Microbiology of Yu Zhang
Dr. Yu Zhang, Assistant Professor in MMG, has always enjoyed learning about cells
and how they function to perform different forms of life. This curiosity was greatly
reinforced by her high school Biology teacher Zhicheng Kuang, who was known for being
energetic and well-informed on the topics that had been running through her mind for
years. Originally, Zhang had planned to only
attend medical school and become a doctor. However, her objectives shifted due to the persistent interest in science and research inspired by Teacher Kuang.
Zhang recalls that her curiosity toward research never waned while completing her medical degree at Capital Medical University in China, “What I found interested me
the most was the molecular etiology of diseases. That
really pushed me toward wanting to obtain a Ph.D. degree after medical school.” Zhang graduated with a Doctor of Medicine degree in 2008 and then set out to officially begin her research at the Georgia Institute of Technology, turning her focus towards understanding causes of genome instability, which is central to the origin of many cancers and hereditary diseases. With guidance from her Ph.D. advisor, Dr. Kirill Lobachev, she thrived in her thesis research on unstable DNA repeats using yeast as a model organism, which culminated in two wide-scale genetic screens that uncovered the underlying mechanisms driving the instability of the repeating DNA sequences. It was also in Georgia Institute of Technology where Zhang met her husband Dr. Jianrong Wang, a computational biologist who studies regulation of chromatin states. In 2013 Zhang completed her thesis and graduated with a Doctor
of Philosophy. However, her exploration in the field was just beginning.
Zhang joined the lab of the world-renowned immunologist, Dr. Frederick Alt as a postdoctoral fellow at Harvard University, where she extended her Ph.D. research interest on genome instability in yeast to mammalian lymphocytes. “Dr. Alt is a very experienced and supportive mentor and is well-known for maintaining high standards for research. His mentoring shaped me as an independent scientist and encouraged me to start my own lab”. Zhang said. With a solid research track record, Zhang joined the immunobiology center of Western Michigan University Homer Stryker School of Medicine as an assistant professor in 2018, built her own lab studying aspects of antibody diversification and its regulation.
In 2022, with a great opportunity offered by Michigan State, Zhang relocated her lab to the department of Microbiology and Molecular Genetics (MMG) at MSU to reunite on the same campus with Dr. Jianrong Wang, who is an assistant professor in the department of Computational Mathematics, Science & Engineering. Zhang is very impressed by the collegial environment at MMG, and the strong support and resources it provides to its faculty, and very excited about the opportunities of close collaboration with colleagues within and outside of the department in Michigan State University.
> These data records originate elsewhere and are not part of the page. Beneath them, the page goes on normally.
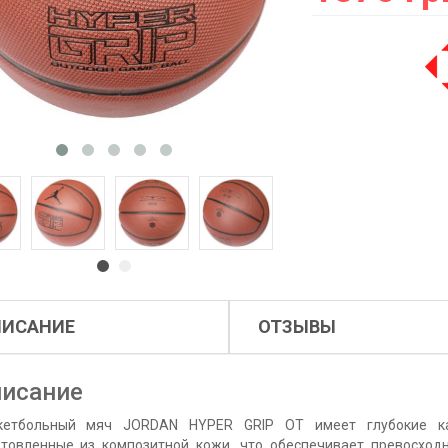
ПИСАНИЕ
ОТЗЫВЫ
исание
кетбольный мяч JORDAN HYPER GRIP OT имеет глубокие ка
отовленные из композитной кожи, что обеспечивает превосход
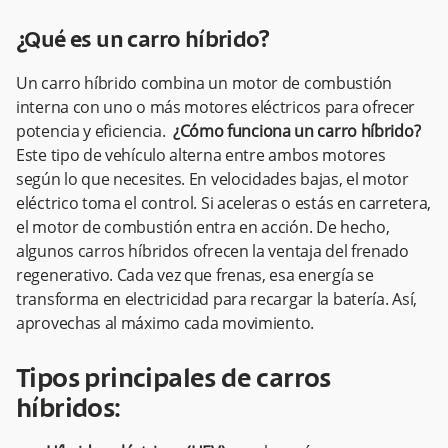
¿Qué es un carro híbrido?
Un carro híbrido combina un motor de combustión
interna con uno o más motores eléctricos para ofrecer
potencia y eficiencia.
¿Cómo funciona un carro híbrido?
Este tipo de vehículo alterna entre ambos motores
según lo que necesites. En velocidades bajas, el motor
eléctrico toma el control. Si aceleras o estás en carretera,
el motor de combustión entra en acción. De hecho,
algunos carros híbridos ofrecen la ventaja del frenado
regenerativo. Cada vez que frenas, esa energía se
transforma en electricidad para recargar la batería. Así,
aprovechas al máximo cada movimiento.
Tipos principales de carros
híbridos:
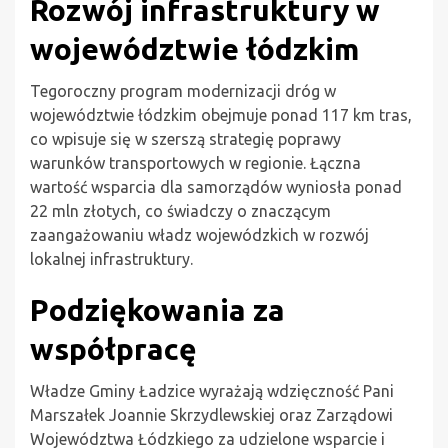
Rozwój infrastruktury w
województwie łódzkim
Tegoroczny program modernizacji dróg w
województwie łódzkim obejmuje ponad 117 km tras,
co wpisuje się w szerszą strategię poprawy
warunków transportowych w regionie. Łączna
wartość wsparcia dla samorządów wyniosła ponad
22 mln złotych, co świadczy o znaczącym
zaangażowaniu władz wojewódzkich w rozwój
lokalnej infrastruktury.
Podziękowania za
współpracę
Władze Gminy Ładzice wyrażają wdzięczność Pani
Marszałek Joannie Skrzydlewskiej oraz Zarządowi
Województwa Łódzkiego za udzielone wsparcie i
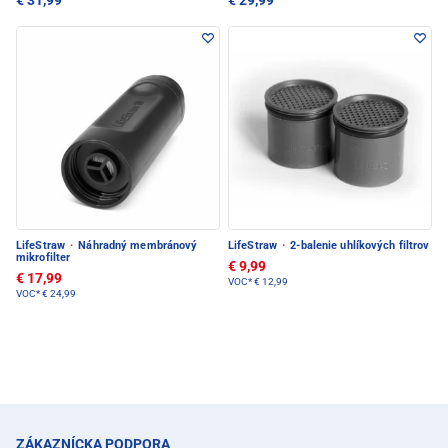
€ 31,99
€ 29,99
LifeStraw
·
Náhradný membránový
LifeStraw
·
2-balenie uhlíkových filtrov
mikrofilter
€ 9,99
€ 17,99
VOC*
€ 12,99
VOC*
€ 24,99
ZÁKAZNÍCKA PODPORA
Here at MSU, Zhang lab uses cutting-edge techniques to study genome integrity and gene regulation in lymphocytes, with a focus on the impact of 3D genome structures on antibody diversification process. A highly diversified antibody pool is vital to fight against various infections and cancers. The diversification process involves generation of multiple DNA lesions that need to be properly regulated to achieve desired immune capacity and to prevent tumorigenesis. “Genome is not 1D, the 3D genome is complex. Our cells pack our genes within an organized series of large chromosomal loops and they play a critical role in regulating antibody diversification process”. The overall goal of Zhang lab is to identify major mechanisms and pathways that ensure proper generation of diverse antibodies and suppress unwanted genomic lesions underlying lymphoid cancers. Results from her studies may contribute to new strategies of vaccine design and development of new therapeutic targets for lymphoid cancers.
From her years of research and discovery, Zhang has been enjoying the exploratory nature of science and the fun part of revising research hypotheses via trial and error and always being optimistic and appreciative. Maintaining her curiosity in her research is essential for a scientific journey unraveling fantastic biological complexities.